• **THE PROBLEM**: Every line of the data should be retyped with no difference from the original.

• **Collected data entries**:
====

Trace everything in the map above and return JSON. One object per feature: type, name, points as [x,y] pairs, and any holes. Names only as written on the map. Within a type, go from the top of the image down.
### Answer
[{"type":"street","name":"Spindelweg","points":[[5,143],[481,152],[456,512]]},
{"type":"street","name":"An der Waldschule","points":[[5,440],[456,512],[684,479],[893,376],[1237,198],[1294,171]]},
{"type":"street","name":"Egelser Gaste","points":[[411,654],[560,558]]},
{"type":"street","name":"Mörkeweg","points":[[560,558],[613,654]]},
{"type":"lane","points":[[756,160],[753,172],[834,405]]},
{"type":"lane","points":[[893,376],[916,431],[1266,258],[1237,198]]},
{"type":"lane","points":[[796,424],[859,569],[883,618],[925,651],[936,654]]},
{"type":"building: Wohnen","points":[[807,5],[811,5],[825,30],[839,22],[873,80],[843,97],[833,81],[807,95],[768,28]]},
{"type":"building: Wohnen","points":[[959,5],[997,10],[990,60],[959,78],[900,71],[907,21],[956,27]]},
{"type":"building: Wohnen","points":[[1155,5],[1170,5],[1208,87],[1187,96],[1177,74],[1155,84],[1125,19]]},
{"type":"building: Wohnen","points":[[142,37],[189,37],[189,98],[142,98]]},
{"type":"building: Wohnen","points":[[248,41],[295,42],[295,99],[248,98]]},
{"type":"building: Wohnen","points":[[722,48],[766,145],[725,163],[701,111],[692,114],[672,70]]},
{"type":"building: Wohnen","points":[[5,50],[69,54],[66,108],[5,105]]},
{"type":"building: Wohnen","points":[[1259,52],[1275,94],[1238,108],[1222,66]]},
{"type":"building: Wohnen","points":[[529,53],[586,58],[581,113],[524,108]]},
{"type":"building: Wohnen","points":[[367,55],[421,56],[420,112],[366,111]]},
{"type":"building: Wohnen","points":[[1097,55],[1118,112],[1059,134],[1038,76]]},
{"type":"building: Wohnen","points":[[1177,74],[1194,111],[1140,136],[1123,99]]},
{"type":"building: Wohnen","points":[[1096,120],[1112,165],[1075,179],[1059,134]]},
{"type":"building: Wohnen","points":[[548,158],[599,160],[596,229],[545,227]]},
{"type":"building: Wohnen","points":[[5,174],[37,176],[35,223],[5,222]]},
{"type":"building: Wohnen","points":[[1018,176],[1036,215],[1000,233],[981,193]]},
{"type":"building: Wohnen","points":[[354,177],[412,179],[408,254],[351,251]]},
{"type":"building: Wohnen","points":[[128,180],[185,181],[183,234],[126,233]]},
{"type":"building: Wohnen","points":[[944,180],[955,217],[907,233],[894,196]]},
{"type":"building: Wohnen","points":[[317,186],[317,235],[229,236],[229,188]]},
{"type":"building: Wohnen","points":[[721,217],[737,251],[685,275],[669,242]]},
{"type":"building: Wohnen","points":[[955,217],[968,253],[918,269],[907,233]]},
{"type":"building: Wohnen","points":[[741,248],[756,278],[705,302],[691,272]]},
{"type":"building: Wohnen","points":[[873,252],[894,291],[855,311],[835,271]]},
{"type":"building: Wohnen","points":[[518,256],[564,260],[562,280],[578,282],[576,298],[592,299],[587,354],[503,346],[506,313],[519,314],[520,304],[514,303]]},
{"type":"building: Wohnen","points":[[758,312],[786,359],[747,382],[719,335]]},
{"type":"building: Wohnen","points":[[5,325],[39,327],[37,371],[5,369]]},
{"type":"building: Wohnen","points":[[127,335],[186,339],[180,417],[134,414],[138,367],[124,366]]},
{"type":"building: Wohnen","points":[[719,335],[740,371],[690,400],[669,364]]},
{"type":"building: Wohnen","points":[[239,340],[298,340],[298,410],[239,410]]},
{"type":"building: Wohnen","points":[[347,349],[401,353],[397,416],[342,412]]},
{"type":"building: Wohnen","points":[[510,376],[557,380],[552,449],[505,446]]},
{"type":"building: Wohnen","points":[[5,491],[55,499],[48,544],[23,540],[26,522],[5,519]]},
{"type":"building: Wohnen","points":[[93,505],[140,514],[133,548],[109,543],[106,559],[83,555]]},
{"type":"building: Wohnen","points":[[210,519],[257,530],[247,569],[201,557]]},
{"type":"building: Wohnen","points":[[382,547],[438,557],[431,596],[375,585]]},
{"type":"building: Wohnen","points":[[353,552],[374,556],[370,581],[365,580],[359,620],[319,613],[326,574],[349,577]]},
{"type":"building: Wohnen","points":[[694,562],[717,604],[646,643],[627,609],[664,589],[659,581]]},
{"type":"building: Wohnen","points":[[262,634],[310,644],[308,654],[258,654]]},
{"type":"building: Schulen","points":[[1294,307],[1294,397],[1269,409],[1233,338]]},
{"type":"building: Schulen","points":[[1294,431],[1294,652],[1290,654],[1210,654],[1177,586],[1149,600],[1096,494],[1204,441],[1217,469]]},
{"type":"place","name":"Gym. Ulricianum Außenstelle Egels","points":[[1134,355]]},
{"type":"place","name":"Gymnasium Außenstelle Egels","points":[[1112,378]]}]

====

• **SOLUTION TO THE PROBLEM**:
Trace everything in the map above and return JSON. One object per feature: type, name, points as [x,y] pairs, and any holes. Names only as written on the map. Within a type, go from the top of the image down.
### Answer
[{"type":"street","name":"Spindelweg","points":[[5,143],[481,152],[456,512]]},
{"type":"street","name":"An der Waldschule","points":[[5,440],[456,512],[684,479],[893,376],[1237,198],[1294,171]]},
{"type":"street","name":"Egelser Gaste","points":[[411,654],[560,558]]},
{"type":"street","name":"Mörkeweg","points":[[560,558],[613,654]]},
{"type":"lane","points":[[756,160],[753,172],[834,405]]},
{"type":"lane","points":[[893,376],[916,431],[1266,258],[1237,198]]},
{"type":"lane","points":[[796,424],[859,569],[883,618],[925,651],[936,654]]},
{"type":"building: Wohnen","points":[[807,5],[811,5],[825,30],[839,22],[873,80],[843,97],[833,81],[807,95],[768,28]]},
{"type":"building: Wohnen","points":[[959,5],[997,10],[990,60],[959,78],[900,71],[907,21],[956,27]]},
{"type":"building: Wohnen","points":[[1155,5],[1170,5],[1208,87],[1187,96],[1177,74],[1155,84],[1125,19]]},
{"type":"building: Wohnen","points":[[142,37],[189,37],[189,98],[142,98]]},
{"type":"building: Wohnen","points":[[248,41],[295,42],[295,99],[248,98]]},
{"type":"building: Wohnen","points":[[722,48],[766,145],[725,163],[701,111],[692,114],[672,70]]},
{"type":"building: Wohnen","points":[[5,50],[69,54],[66,108],[5,105]]},
{"type":"building: Wohnen","points":[[1259,52],[1275,94],[1238,108],[1222,66]]},
{"type":"building: Wohnen","points":[[529,53],[586,58],[581,113],[524,108]]},
{"type":"building: Wohnen","points":[[367,55],[421,56],[420,112],[366,111]]},
{"type":"building: Wohnen","points":[[1097,55],[1118,112],[1059,134],[1038,76]]},
{"type":"building: Wohnen","points":[[1177,74],[1194,111],[1140,136],[1123,99]]},
{"type":"building: Wohnen","points":[[1096,120],[1112,165],[1075,179],[1059,134]]},
{"type":"building: Wohnen","points":[[548,158],[599,160],[596,229],[545,227]]},
{"type":"building: Wohnen","points":[[5,174],[37,176],[35,223],[5,222]]},
{"type":"building: Wohnen","points":[[1018,176],[1036,215],[1000,233],[981,193]]},
{"type":"building: Wohnen","points":[[354,177],[412,179],[408,254],[351,251]]},
{"type":"building: Wohnen","points":[[128,180],[185,181],[183,234],[126,233]]},
{"type":"building: Wohnen","points":[[944,180],[955,217],[907,233],[894,196]]},
{"type":"building: Wohnen","points":[[317,186],[317,235],[229,236],[229,188]]},
{"type":"building: Wohnen","points":[[721,217],[737,251],[685,275],[669,242]]},
{"type":"building: Wohnen","points":[[955,217],[968,253],[918,269],[907,233]]},
{"type":"building: Wohnen","points":[[741,248],[756,278],[705,302],[691,272]]},
{"type":"building: Wohnen","points":[[873,252],[894,291],[855,311],[835,271]]},
{"type":"building: Wohnen","points":[[518,256],[564,260],[562,280],[578,282],[576,298],[592,299],[587,354],[503,346],[506,313],[519,314],[520,304],[514,303]]},
{"type":"building: Wohnen","points":[[758,312],[786,359],[747,382],[719,335]]},
{"type":"building: Wohnen","points":[[5,325],[39,327],[37,371],[5,369]]},
{"type":"building: Wohnen","points":[[127,335],[186,339],[180,417],[134,414],[138,367],[124,366]]},
{"type":"building: Wohnen","points":[[719,335],[740,371],[690,400],[669,364]]},
{"type":"building: Wohnen","points":[[239,340],[298,340],[298,410],[239,410]]},
{"type":"building: Wohnen","points":[[347,349],[401,353],[397,416],[342,412]]},
{"type":"building: Wohnen","points":[[510,376],[557,380],[552,449],[505,446]]},
{"type":"building: Wohnen","points":[[5,491],[55,499],[48,544],[23,540],[26,522],[5,519]]},
{"type":"building: Wohnen","points":[[93,505],[140,514],[133,548],[109,543],[106,559],[83,555]]},
{"type":"building: Wohnen","points":[[210,519],[257,530],[247,569],[201,557]]},
{"type":"building: Wohnen","points":[[382,547],[438,557],[431,596],[375,585]]},
{"type":"building: Wohnen","points":[[353,552],[374,556],[370,581],[365,580],[359,620],[319,613],[326,574],[349,577]]},
{"type":"building: Wohnen","points":[[694,562],[717,604],[646,643],[627,609],[664,589],[659,581]]},
{"type":"building: Wohnen","points":[[262,634],[310,644],[308,654],[258,654]]},
{"type":"building: Schulen","points":[[1294,307],[1294,397],[1269,409],[1233,338]]},
{"type":"building: Schulen","points":[[1294,431],[1294,652],[1290,654],[1210,654],[1177,586],[1149,600],[1096,494],[1204,441],[1217,469]]},
{"type":"place","name":"Gym. Ulricianum Außenstelle Egels","points":[[1134,355]]},
{"type":"place","name":"Gymnasium Außenstelle Egels","points":[[1112,378]]}]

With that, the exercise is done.